- Required task: Rewrite all the items below, swapping each "collectors" for "collected by" and changing nothing else.
--- Begin Material for this exercise ---
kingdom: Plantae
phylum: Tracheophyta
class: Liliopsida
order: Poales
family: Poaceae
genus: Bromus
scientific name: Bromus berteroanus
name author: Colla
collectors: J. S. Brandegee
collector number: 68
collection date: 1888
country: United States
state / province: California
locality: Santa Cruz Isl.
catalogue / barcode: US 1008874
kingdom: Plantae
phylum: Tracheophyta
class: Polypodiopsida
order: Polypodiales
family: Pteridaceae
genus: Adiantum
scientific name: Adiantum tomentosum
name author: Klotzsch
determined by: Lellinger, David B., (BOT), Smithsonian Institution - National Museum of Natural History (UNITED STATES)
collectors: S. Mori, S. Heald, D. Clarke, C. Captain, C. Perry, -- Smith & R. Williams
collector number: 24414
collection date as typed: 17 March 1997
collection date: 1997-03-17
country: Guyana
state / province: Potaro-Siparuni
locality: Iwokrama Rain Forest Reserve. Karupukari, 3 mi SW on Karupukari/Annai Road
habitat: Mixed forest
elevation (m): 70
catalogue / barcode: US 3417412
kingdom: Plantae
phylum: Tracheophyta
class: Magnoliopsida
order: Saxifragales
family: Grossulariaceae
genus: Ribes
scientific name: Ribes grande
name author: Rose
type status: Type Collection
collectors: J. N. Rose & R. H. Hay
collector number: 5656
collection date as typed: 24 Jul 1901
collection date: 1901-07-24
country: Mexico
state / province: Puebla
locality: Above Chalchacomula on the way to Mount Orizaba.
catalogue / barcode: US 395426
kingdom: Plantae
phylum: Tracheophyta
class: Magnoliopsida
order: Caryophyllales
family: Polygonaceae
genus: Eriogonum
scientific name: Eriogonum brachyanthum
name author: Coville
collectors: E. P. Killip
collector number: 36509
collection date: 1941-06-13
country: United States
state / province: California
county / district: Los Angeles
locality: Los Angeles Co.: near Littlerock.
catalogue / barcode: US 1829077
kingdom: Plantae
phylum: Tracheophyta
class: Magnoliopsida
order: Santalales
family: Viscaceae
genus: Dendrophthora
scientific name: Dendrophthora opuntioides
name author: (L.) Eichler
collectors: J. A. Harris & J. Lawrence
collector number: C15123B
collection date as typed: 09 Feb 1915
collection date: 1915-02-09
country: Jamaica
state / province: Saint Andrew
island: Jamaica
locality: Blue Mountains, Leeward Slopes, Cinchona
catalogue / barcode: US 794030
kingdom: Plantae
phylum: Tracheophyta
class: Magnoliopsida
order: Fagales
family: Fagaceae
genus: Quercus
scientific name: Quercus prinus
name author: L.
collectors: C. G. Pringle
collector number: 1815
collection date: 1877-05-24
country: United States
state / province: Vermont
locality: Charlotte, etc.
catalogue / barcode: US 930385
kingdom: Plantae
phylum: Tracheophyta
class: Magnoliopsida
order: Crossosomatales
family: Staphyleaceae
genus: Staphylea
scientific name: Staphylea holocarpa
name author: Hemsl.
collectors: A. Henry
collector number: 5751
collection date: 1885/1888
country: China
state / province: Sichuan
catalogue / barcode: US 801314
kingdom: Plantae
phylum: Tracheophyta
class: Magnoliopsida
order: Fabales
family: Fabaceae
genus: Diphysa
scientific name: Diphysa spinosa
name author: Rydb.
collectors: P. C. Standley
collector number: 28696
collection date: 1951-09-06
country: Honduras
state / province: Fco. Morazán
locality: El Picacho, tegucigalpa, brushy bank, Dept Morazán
--- End Material for this exercise ---
- Output:
kingdom: Plantae
phylum: Tracheophyta
class: Liliopsida
order: Poales
family: Poaceae
genus: Bromus
scientific name: Bromus berteroanus
name author: Colla
collected by: J. S. Brandegee
collector number: 68
collection date: 1888
country: United States
state / province: California
locality: Santa Cruz Isl.
catalogue / barcode: US 1008874
kingdom: Plantae
phylum: Tracheophyta
class: Polypodiopsida
order: Polypodiales
family: Pteridaceae
genus: Adiantum
scientific name: Adiantum tomentosum
name author: Klotzsch
determined by: Lellinger, David B., (BOT), Smithsonian Institution - National Museum of Natural History (UNITED STATES)
collected by: S. Mori, S. Heald, D. Clarke, C. Captain, C. Perry, -- Smith & R. Williams
collector number: 24414
collection date as typed: 17 March 1997
collection date: 1997-03-17
country: Guyana
state / province: Potaro-Siparuni
locality: Iwokrama Rain Forest Reserve. Karupukari, 3 mi SW on Karupukari/Annai Road
habitat: Mixed forest
elevation (m): 70
catalogue / barcode: US 3417412
kingdom: Plantae
phylum: Tracheophyta
class: Magnoliopsida
order: Saxifragales
family: Grossulariaceae
genus: Ribes
scientific name: Ribes grande
name author: Rose
type status: Type Collection
collected by: J. N. Rose & R. H. Hay
collector number: 5656
collection date as typed: 24 Jul 1901
collection date: 1901-07-24
country: Mexico
state / province: Puebla
locality: Above Chalchacomula on the way to Mount Orizaba.
catalogue / barcode: US 395426
kingdom: Plantae
phylum: Tracheophyta
class: Magnoliopsida
order: Caryophyllales
family: Polygonaceae
genus: Eriogonum
scientific name: Eriogonum brachyanthum
name author: Coville
collected by: E. P. Killip
collector number: 36509
collection date: 1941-06-13
country: United States
state / province: California
county / district: Los Angeles
locality: Los Angeles Co.: near Littlerock.
catalogue / barcode: US 1829077
kingdom: Plantae
phylum: Tracheophyta
class: Magnoliopsida
order: Santalales
family: Viscaceae
genus: Dendrophthora
scientific name: Dendrophthora opuntioides
name author: (L.) Eichler
collected by: J. A. Harris & J. Lawrence
collector number: C15123B
collection date as typed: 09 Feb 1915
collection date: 1915-02-09
country: Jamaica
state / province: Saint Andrew
island: Jamaica
locality: Blue Mountains, Leeward Slopes, Cinchona
catalogue / barcode: US 794030
kingdom: Plantae
phylum: Tracheophyta
class: Magnoliopsida
order: Fagales
family: Fagaceae
genus: Quercus
scientific name: Quercus prinus
name author: L.
collected by: C. G. Pringle
collector number: 1815
collection date: 1877-05-24
country: United States
state / province: Vermont
locality: Charlotte, etc.
catalogue / barcode: US 930385
kingdom: Plantae
phylum: Tracheophyta
class: Magnoliopsida
order: Crossosomatales
family: Staphyleaceae
genus: Staphylea
scientific name: Staphylea holocarpa
name author: Hemsl.
collected by: A. Henry
collector number: 5751
collection date: 1885/1888
country: China
state / province: Sichuan
catalogue / barcode: US 801314
kingdom: Plantae
phylum: Tracheophyta
class: Magnoliopsida
order: Fabales
family: Fabaceae
genus: Diphysa
scientific name: Diphysa spinosa
name author: Rydb.
collected by: P. C. Standley
collector number: 28696
collection date: 1951-09-06
country: Honduras
state / province: Fco. Morazán
locality: El Picacho, tegucigalpa, brushy bank, Dept Morazán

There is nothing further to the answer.